» **What the exercise asks**: Only the last stretch of the records is wanted: restate word for word the line with "332 564 119500" and every line after it.

» **Information shown**:
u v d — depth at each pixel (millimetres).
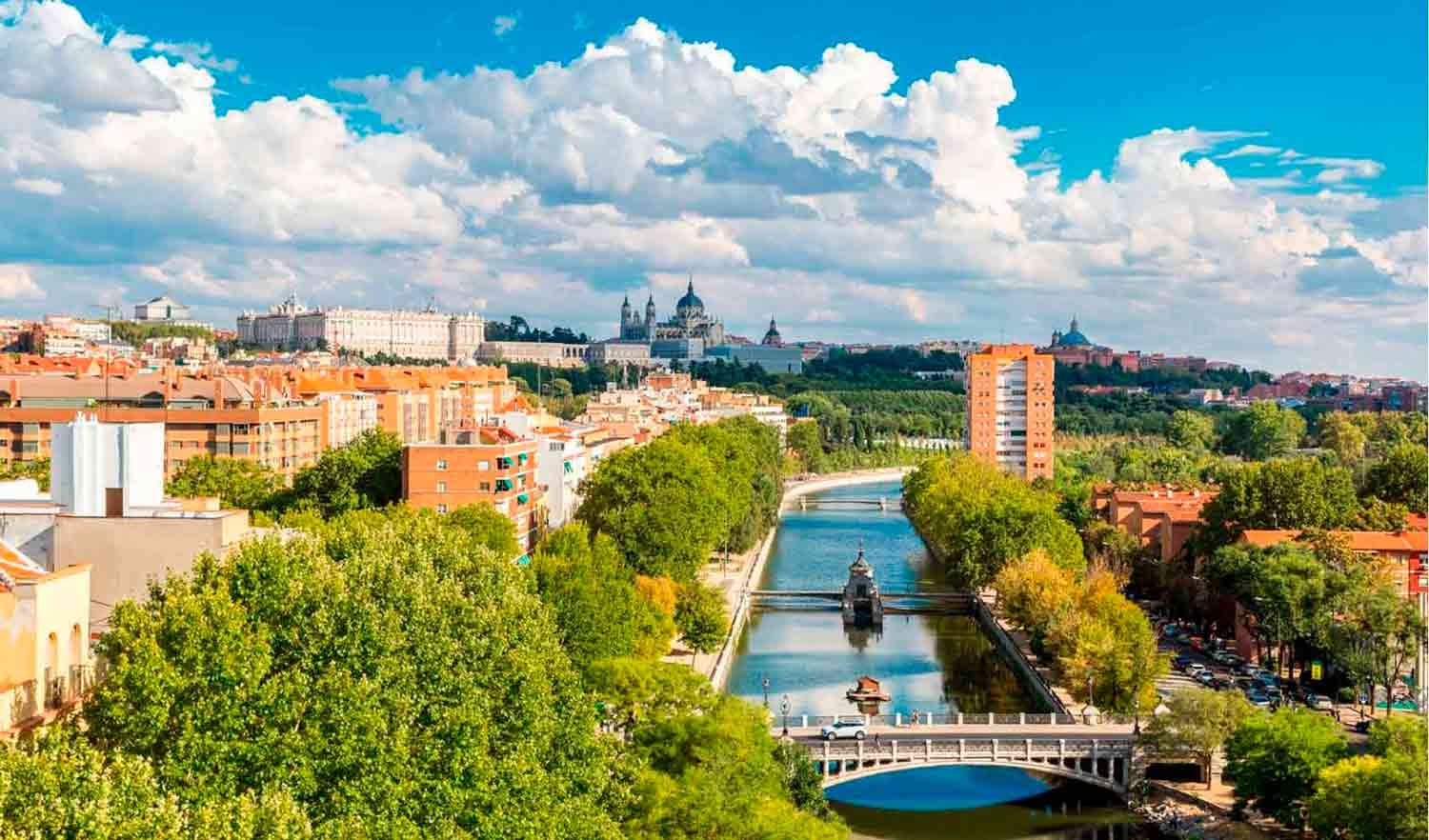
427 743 106875
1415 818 143375
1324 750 169500
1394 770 147500
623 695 158625
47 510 132000
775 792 150125
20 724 92438
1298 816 168125
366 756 100000
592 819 114312
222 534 126062
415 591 120125
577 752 124438
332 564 119500
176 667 97500
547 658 129875
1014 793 198500
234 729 96875
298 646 107375
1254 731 174250
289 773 95938
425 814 103438
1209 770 192375
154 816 76875
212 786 92375
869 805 194125
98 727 94625
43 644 96562
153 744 95000
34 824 72188
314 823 95062
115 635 100250
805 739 194750
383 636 109375
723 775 143125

» **Answer area**:
332 564 119500
176 667 97500
547 658 129875
1014 793 198500
234 729 96875
298 646 107375
1254 731 174250
289 773 95938
425 814 103438
1209 770 192375
154 816 76875
212 786 92375
869 805 194125
98 727 94625
43 644 96562
153 744 95000
34 824 72188
314 823 95062
115 635 100250
805 739 194750
383 636 109375
723 775 143125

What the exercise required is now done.